U18s have a 30% chance of completing Ph 1 and Ph 2 training. If he gets injured his chances of completing training fall to 10%. By contrast an adult has a 70% chance of completing training (30% if injured).

This is of course teaching U18s in an adult environment, not Junior Leaders - and naturally AFCs are neither, so when the recruits are trained at Ph 2 with adults their failure rate increases rapidly.

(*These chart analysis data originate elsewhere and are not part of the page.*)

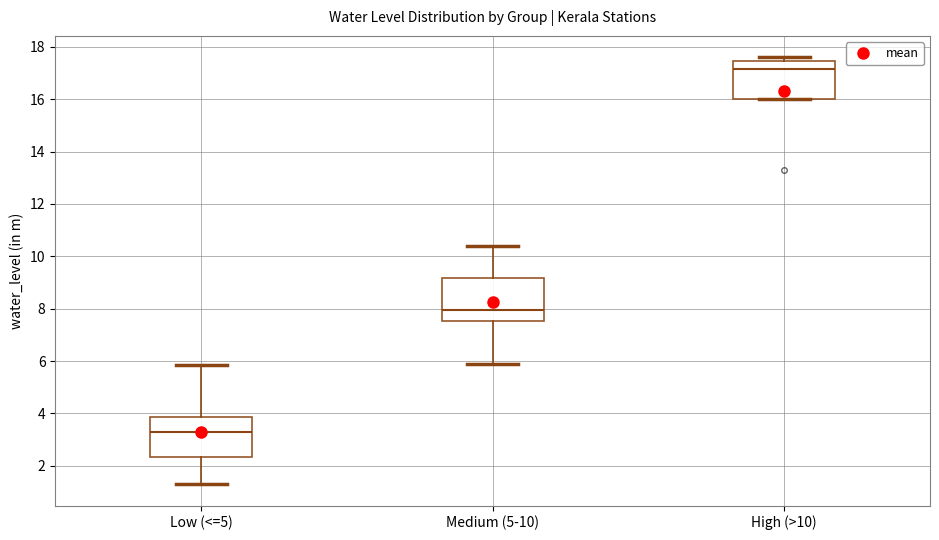

Reading left to right, transcribe this box plot: for each box, give where its median line is, the range the box spans, and where its two whiskers end, as read against the y-axis. The values are not printed on the chart, so give them approximately, as read against the axis.

Low (<=5): median 3.4, box 2.4 to 3.8, whiskers 1.4 to 5.8
Medium (5-10): median 8.0, box 7.6 to 9.2, whiskers 6.0 to 10.4
High (>10): median 17.2, box 16.0 to 17.4, whiskers 16.0 to 17.6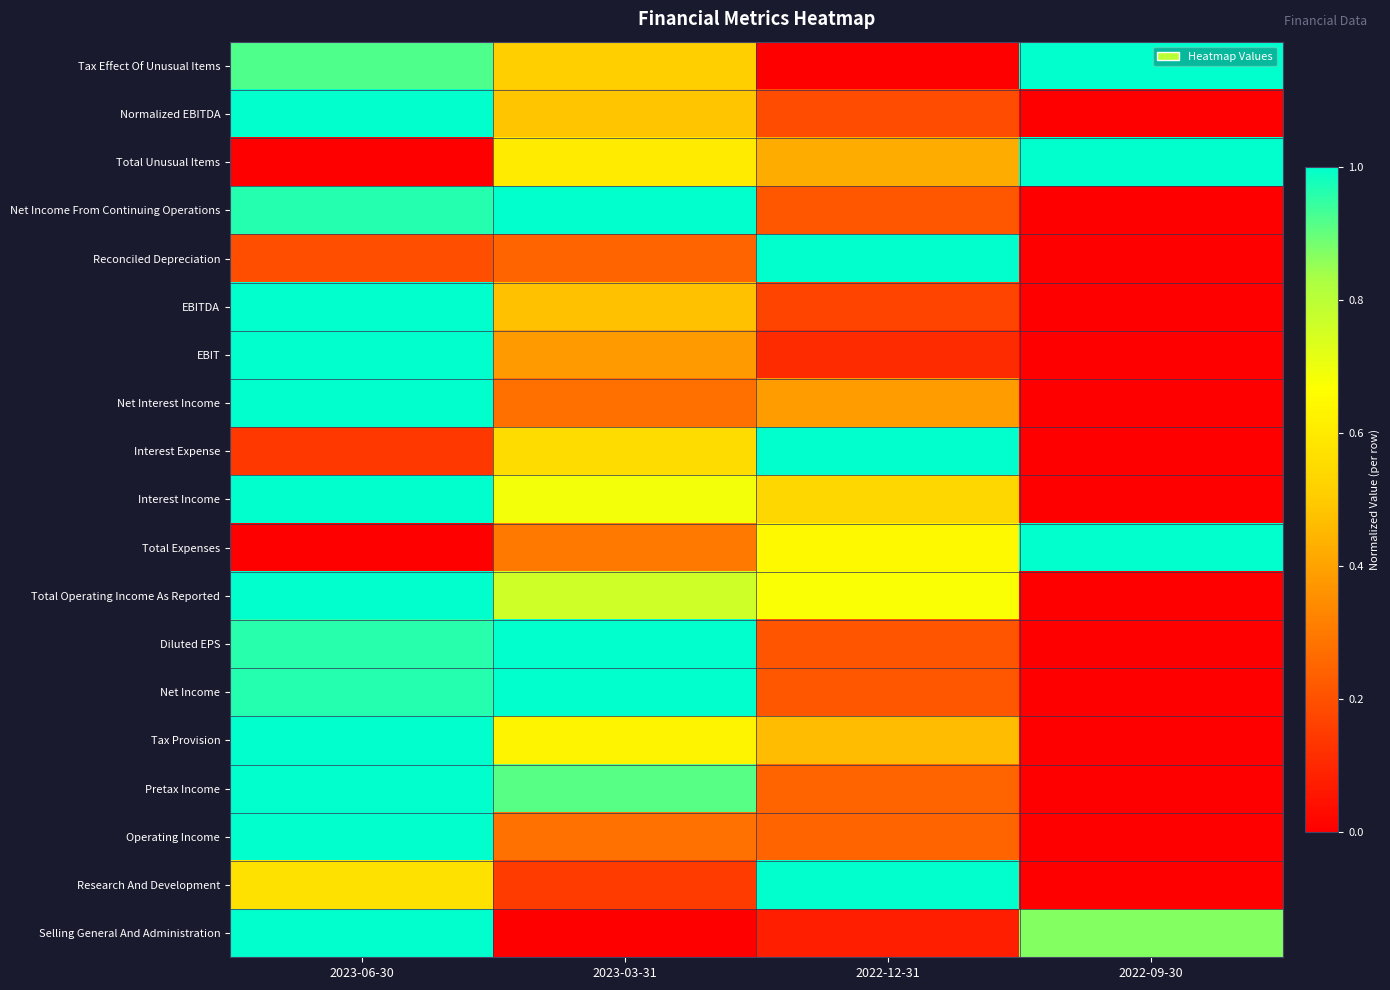

At 2022-09-30, list the series in order from smallest to largest.

Normalized EBITDA, Net Income From Continuing Operations, Reconciled Depreciation, EBITDA, EBIT, Net Interest Income, Interest Expense, Interest Income, Total Operating Income As Reported, Diluted EPS, Net Income, Tax Provision, Pretax Income, Operating Income, Research And Development, Selling General And Administration, Tax Effect Of Unusual Items, Total Unusual Items, Total Expenses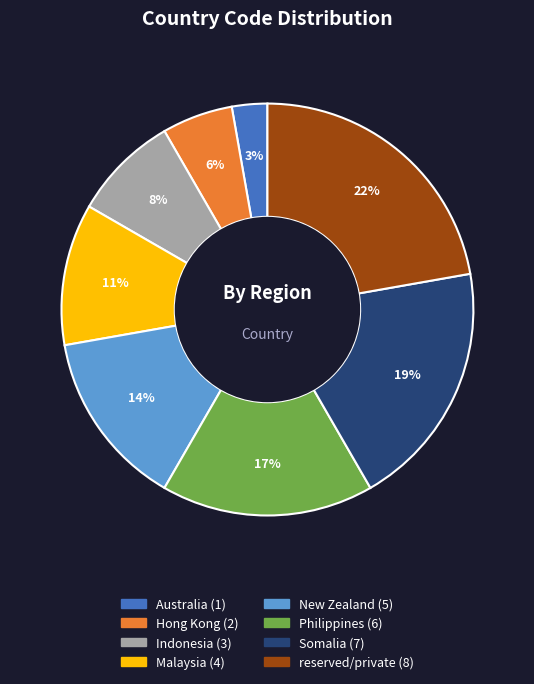

Combined, do Philippines and Hong Kong account for over 50%?

No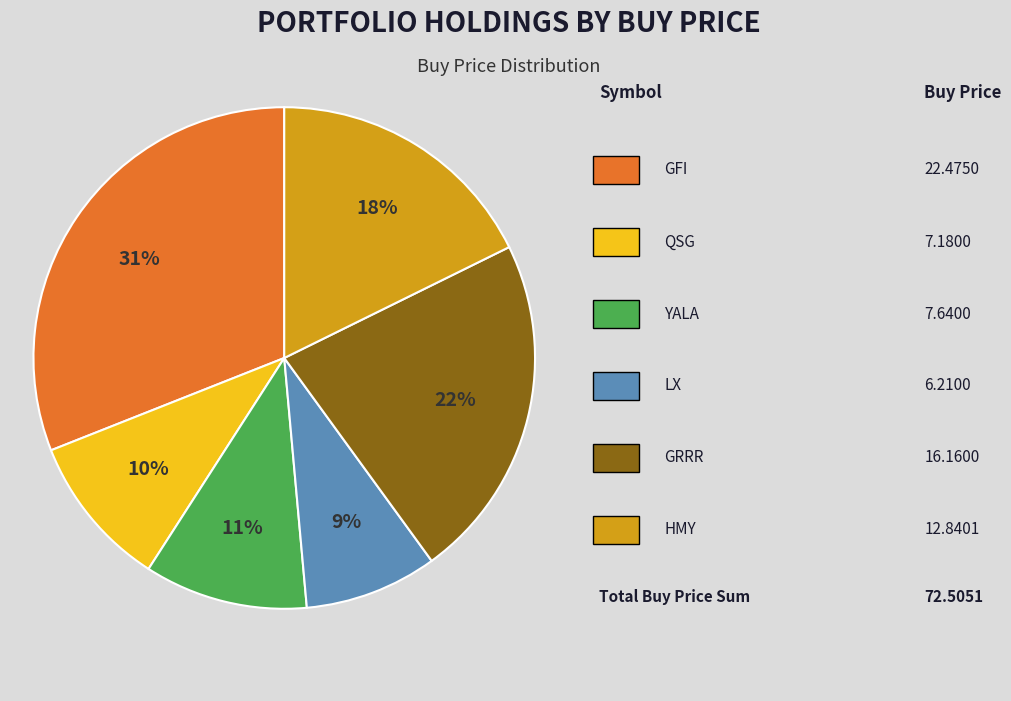

Count the number of slices in the pie.

6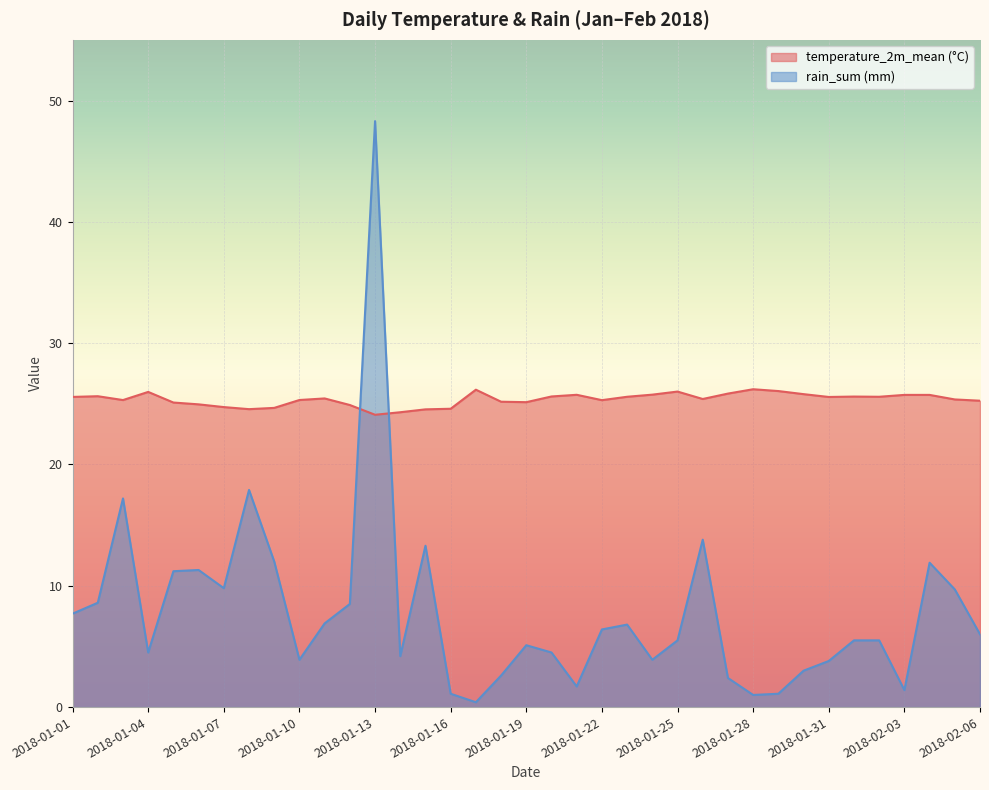

Reading left to right, extract all data points from this chart.

temperature_2m_mean (°C): 2018-01-01=25.6	2018-01-02=25.6	2018-01-03=25.3	2018-01-04=26.0	2018-01-05=25.1	2018-01-06=25.0	2018-01-07=24.7	2018-01-08=24.6	2018-01-09=24.7	2018-01-10=25.3	2018-01-11=25.4	2018-01-12=24.9	2018-01-13=24.1	2018-01-14=24.3	2018-01-15=24.5	2018-01-16=24.6	2018-01-17=26.2	2018-01-18=25.2	2018-01-19=25.1	2018-01-20=25.6	2018-01-21=25.7	2018-01-22=25.3	2018-01-23=25.6	2018-01-24=25.8	2018-01-25=26.0	2018-01-26=25.4	2018-01-27=25.8	2018-01-28=26.2	2018-01-29=26.0	2018-01-30=25.8	2018-01-31=25.6	2018-02-01=25.6	2018-02-02=25.6	2018-02-03=25.7	2018-02-04=25.7	2018-02-05=25.4	2018-02-06=25.3
rain_sum (mm): 2018-01-01=7.7	2018-01-02=8.6	2018-01-03=17.2	2018-01-04=4.5	2018-01-05=11.2	2018-01-06=11.3	2018-01-07=9.8	2018-01-08=17.9	2018-01-09=12.0	2018-01-10=3.9	2018-01-11=6.9	2018-01-12=8.5	2018-01-13=48.3	2018-01-14=4.2	2018-01-15=13.3	2018-01-16=1.1	2018-01-17=0.4	2018-01-18=2.6	2018-01-19=5.1	2018-01-20=4.5	2018-01-21=1.7	2018-01-22=6.4	2018-01-23=6.8	2018-01-24=3.9	2018-01-25=5.5	2018-01-26=13.8	2018-01-27=2.4	2018-01-28=1.0	2018-01-29=1.1	2018-01-30=3.0	2018-01-31=3.8	2018-02-01=5.5	2018-02-02=5.5	2018-02-03=1.4	2018-02-04=11.9	2018-02-05=9.7	2018-02-06=6.0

Funnilly/oddly no one seems to picked up the point that the HCDC has dismissd the need for a public inquiry into Deepcut. IMHO only needed in order to clear the air and remove the oxygen to people claiming Army cover up.
 
E

error_unknown

Guest
#14
barbs said:
My experience of training recruits is such that I welcome the decision to delay entry to 18.
I agree with you up to a point. It is certainly true that over 18s are more likely to survive the training process but I suspect that by imposing this restriction, we will cut ourselves off from a pool of potential recruits that we can ill afford to lose. The fact is that many of the 16/17 year old age group that we can target for recruitment now may well have lost their enthusiasm if they've been doing something else in the interim before they pass the 18 barrier. It will also be the case that all recruits who kill or harm themselves after this is imposed will be over 18, though presumably still loaded towards the lower age of the spectrum, so what will happen then - ban recruitment of 18-20 year olds? It might be that we need to look at more intelligent ways of selecting recruits, as well as being more intelligent about selecting their instructors, rather than throwing in arbitrary age limits.
 
#15
All this trouble that happened at deepcut, is it still going on or has it stopped?

Also There was a para that got kicked out for gang raping a girl. Does any one know his name?
 

Cutaway

LE
Kit Reviewer
#16
Anya1982 said:
All this trouble that happened at deepcut, is it still going on or has it stopped?

Also There was a para that got kicked out for gang raping a girl. Does any one know his name?
R E A D

T H E

B L O O D Y

T H R E A D !
 
#17
The HCDC Report makes mention of an 'Empowered Officer', that was, I presume the CO.

However, the report suggests that the 'Empowered Officer' should now be a civilian, who is able to overrule the CO in matters 'duty of car'. This would suggest that if a recruit is able to convince the 'Empowered Officer' that he/she is a victim (in the broadest sense), then the CO will be overruled, and will not be able to exercise 'command' over his soldiers.

More 'management' speak creeping in. Soon there won't be much point commanding anything, you'll have your commissar over your shoulder the whole time. 8O
 
#18
barbs said:
My experience of training recruits is such that I welcome the decision to delay entry to 18.
Sorry, I disagree. I joined as an Army Apprentice at sixteen, I did my three years of Military, Academic and Trade training and went on to complete my 22. Had I not joined at that age, I feel that I may have been less receptive to my training, and possibly, as a consequence, a less useful soldier. Just my opinion, guv.
 
#19
I had the dubious task of training recruits at ATR Pirbright for Ph1 Trg. They would then be passed onto Deepcut for Ph2 Trg. Based on their chosen (allocated!) specialisation the amount of time they would spend at Deepcut waiting for their Ph2 Trg to begin could range from a couple of days to 6 - 8 months. When I bumped into some of my ex-recruits from ATR at Deepcut 6 months after passing out of ATR and asked them what they'd been up to whilst waiting to start their Ph2 Trg, the reply more often than not was ...."Stagging on". Young soldiers, repetitive duties, NAAFI bar and now free of the control and scrutiny of the ATR is a recipe for disaster. I argued on many occasions to send these recruits to units, granted not fully trained or operationally deployable, but i would argue this would be a healthier environment to spend time awaiting their Ph2 Trg than Stagging on at Deepcut!
 
#20
Not Good At All. Sprogs stagging on in units of ONE?????

Bad news always makes Tony say sorry... go on Tony say it again for us... SORRY... you know you want to... It may get you a few more votes!!